17. Revocation and return costs in distance selling with consumers

You have the right to cancel this contract within fourteen days without giving any reason.

The revocation period is fourteen days from the day on which you or a third party named by you, who is not the carrier, have taken or has taken possession of the goods.

To exercise your right of withdrawal, you must inform us ( Raiffeisen Rhein-Ahr-Eifel Handelsges. mbH, Ulmenstraße 4, 54597 Ormont, www.raiffeisen-duengershop.de) by means of a clear declaration (e.g. a letter sent by post, fax or e-mail) of your decision to withdraw from this contract.
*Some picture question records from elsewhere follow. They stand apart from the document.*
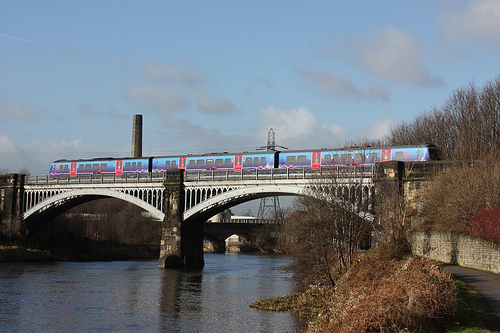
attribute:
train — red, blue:
[47, 141, 436, 174]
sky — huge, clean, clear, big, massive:
[0, 1, 499, 139]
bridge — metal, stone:
[0, 166, 416, 255]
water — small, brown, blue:
[0, 248, 319, 332]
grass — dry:
[339, 267, 431, 325]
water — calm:
[12, 249, 337, 330]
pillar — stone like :
[162, 165, 178, 266]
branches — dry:
[432, 84, 499, 202]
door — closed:
[232, 151, 244, 176]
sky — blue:
[4, 5, 494, 175]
You can use the attached sample withdrawal form for this purpose, but it is not mandatory.

To comply with the revocation period, it is sufficient that you send the notification of the exercise of the right of revocation before the expiry of the revocation period.

17.1 Consequences of the revocation

If you revoke this contract, we shall reimburse you all payments we have received from you, including delivery costs (with the exception of additional costs resulting from the fact that you have chosen a type of delivery other than the most favorable standard delivery offered by us), without undue delay and no later than within fourteen days from the day on which we received the notification of your revocation of this contract. For this repayment, we will use the same means of payment that you used for the original transaction, unless expressly agreed otherwise with you; in no case will you be charged any fees because of this repayment.

We can refuse the repayment until we have received the goods back or until you have provided proof that you have returned the goods, whichever is the earlier.

You must return the goods immediately and in any case no later than within fourteen days from the day on which you notify us of the revocation of this contract to

Raiffeisen Rhein-Ahr-Eifel Handelsges. mbH
Elm road 4
54597 Ormont

or to hand it over. The deadline is met if you send the goods before the expiry of the period of fourteen days.

The consumer has to bear the regular costs of returning the goods in case of exercising his right of withdrawal.

The return of goods from the fertilizer product group is excluded if the packaging seal has been broken or the sales packaging has been opened.

17.2 Value replacement obligation in distance selling transactions with consumers

In the event that the consumer exercises his right of withdrawal, he shall be obliged to pay compensation for the loss in value if the loss in value is due to handling of the goods which was not necessary for checking the quality, characteristics and functioning of the goods.

18. Consumer dispute resolution (here is a new link to the arbitration board)

RRAE does not participate in dispute resolution proceedings before a consumer arbitration board and is not obliged to do so.

The European Commission provides a platform for online dispute resolution (OS), which you can here.